BU köşeyi nebze kadar takip edenler bilirler, adını önce yolsuzluk ekonomisi, sonra da zina ekonomisi olarak koyduğum rezil sistemi, somut iddialar ile teker teker sıralamıştım. Etibank, Egebank, Türkbank ile ilgili ilk yolsuzluk iddiaları bu köşede yayınlandı.
Bugüne gelene dek hep bir eksikliğe vurgu yapmıştım. Özellikle banka soygunlarında işadamları derdest edilmişlerdi ama 3 Kasım öncesine dek işadamları ile yatağa giren siyasiler ve kapıda erkete bekleyen bürokratlar sorgulanmamıştı.
Soygun bir zina ekonomisidir. İşadamı-siyasetçi-bürokrat üçlüsü bir araya gelmeden insan değil devleti, kendi bankasını bile soyamaz.

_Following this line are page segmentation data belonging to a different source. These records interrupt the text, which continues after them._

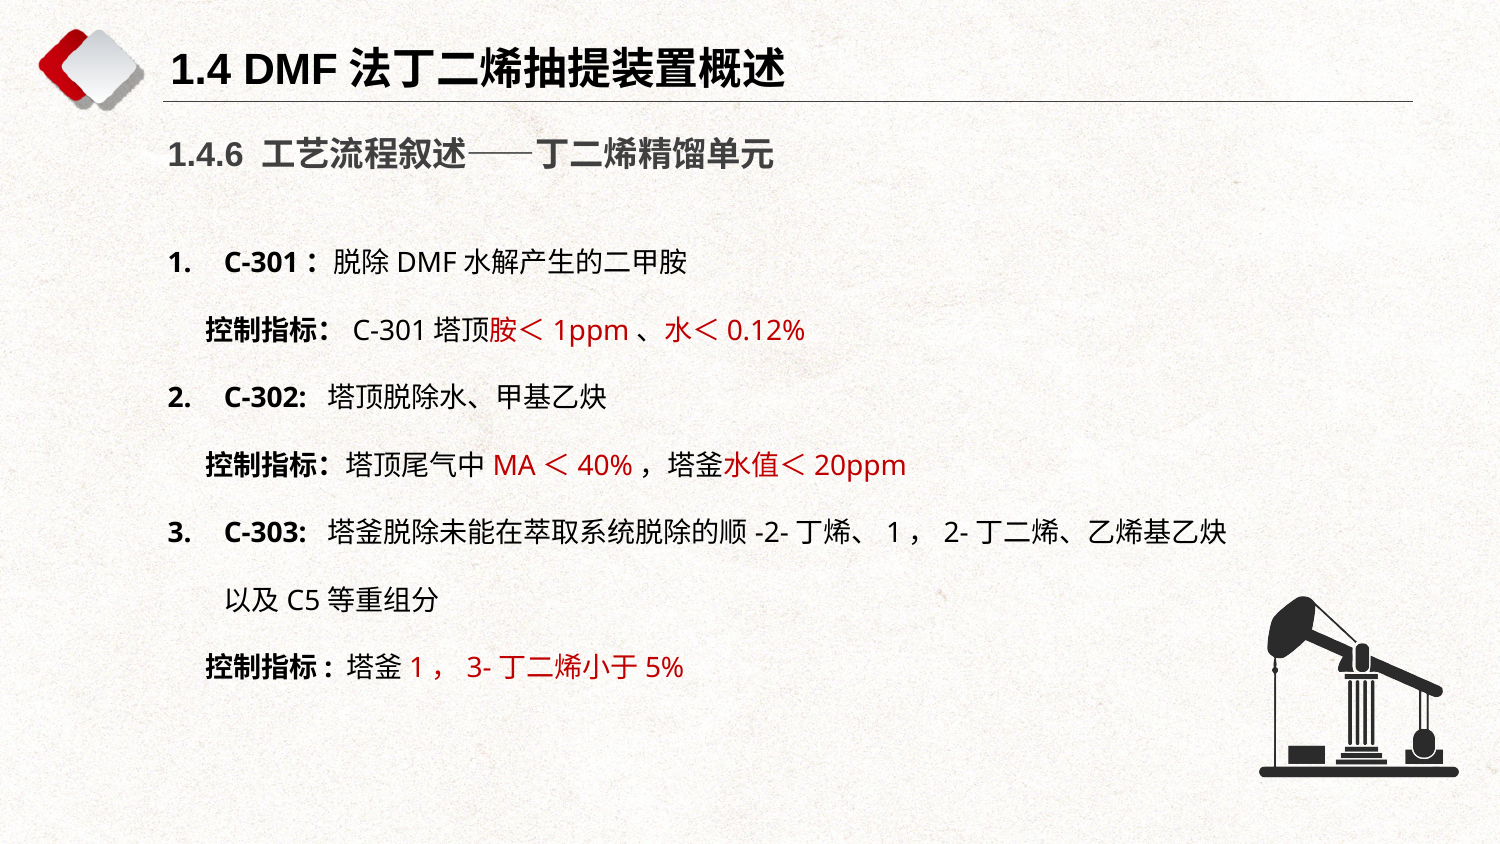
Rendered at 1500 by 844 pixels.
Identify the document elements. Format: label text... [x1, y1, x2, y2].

text_box 1.4 DMF法丁二烯抽提装置概述 [155, 33, 802, 102]
picture [0, 0, 1500, 844]
text_box C-301：脱除DMF水解产生的二甲胺 控制指标：C-301塔顶胺＜1ppm、水＜0.12% C-302: 塔顶脱除水、甲基乙炔 控制指标：塔顶尾气中MA＜40%，塔釜水值＜20ppm C-303: 塔釜脱除未能在萃取系统脱除的顺-2-丁烯、1，2-丁二烯、乙烯基乙炔以及C5等重组分 控制指标: 塔釜1，3-丁二烯小于5% [152, 203, 1256, 691]
text_box 1.4.6 工艺流程叙述——丁二烯精馏单元 [152, 124, 978, 181]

Allah TBMM Yolsuzlukları Araştırma Komisyonu'ndan bin kere razı olsun ki, şimdi zina ekonomisi tüm aktörleri ile derdest oluyor.
* * *
Ben daha önce yazdıklarımı tekrar etmeyeceğim. Zira, artık her şey ortaya döküldü, gazeteler nihayet temiz vatan özlemini keşif ettiler, kimileri hálá zina ekonomisine kendi katkılarının üzerine yatmaya çalışsalar da, şimdi çarşaf çarşaf yayın yapıyorlar.
* * *
Benim ilgimi şimdi bir başka nokta çekiyor.

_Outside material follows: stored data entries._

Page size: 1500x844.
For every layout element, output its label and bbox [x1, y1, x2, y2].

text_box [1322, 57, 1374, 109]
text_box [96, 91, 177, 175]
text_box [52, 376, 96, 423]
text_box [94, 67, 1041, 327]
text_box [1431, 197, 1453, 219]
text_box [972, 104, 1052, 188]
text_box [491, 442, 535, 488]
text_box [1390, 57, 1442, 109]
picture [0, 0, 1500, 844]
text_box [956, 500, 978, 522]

Başını Mesut Yılmaz ve kardeşi Turgut Yılmaz'ın çektiği ve dönemin ANAP'ının iç-kabinesinden oluşan ekip Soruşturma Komisyonu'nda sorulara cevap verirken iki noktada birleşiyorlar:
1) Hepsi gözlerine batırılan gerçekleri reddedemiyor, dönemini savunamıyor,
2) Yine hepsi suçu hep ama hep alttaki bürokratların üzerine atıyorlar.
* * *
Mesut Yılmaz, iktidar gölgesinde yürüdüğü dönemde, zaten empati denen duygudan zerre kadar nasibini almamış fıtratı ile, elinde sigaralığı, ‘‘Mağrurlanma padişahım senden büyük Mesut Yılmaz var!’’ rolleri oynarken, şimdi komisyon karşısında ter döküyor.
İnsandır, ter döker ama koskoca Başbakan Mesut Yılmaz komisyonda emrindeki insanları resmen sattı.
O Mesut Yılmaz ki, mahdum Turgut ile, ‘‘Hangileri emrimizden çıkmaz’’ diyerek teker teker milletvekili, bürokrat seçerlerdi.
Emirlerinin zerre kadar dışına çıkan bürokraları birlikte azarlarlardı. Şimdi koskoca Başbakan, emrindeki insanlara sahip çıkmak bir yana, onları resmen satıyor.
Meğerse, hem Mesut Yılmaz, hem onun iç-kabine memuru Cumhur Ersümer, hem de yine iç-kabineden Nejat Arseven'in kardeşi olduğu için Botaş'a genel müdür olmuş Nevzat Arseven hepimizin cebine göz diken pahalı doğalgaz alımına bilmeden imza atmışlar!
Onlar önlerine gelen anlaşmaları okumadan imzalamışlar!
Mavi Akım çerçevesinde kurulan şirketin hamiline yazılmış %4.4 hissesinin de kimde olduğunu kimse bilmiyormuş!
* * *
Zamanında gürlediğinde mangalda kül bırakmayan Turgut Yılmaz da, Komisyon'da suçlanınca, kendisini paralı ilanlarla savundu, gazetecilerin önüne çıkıp basın toplantısı yapamadı!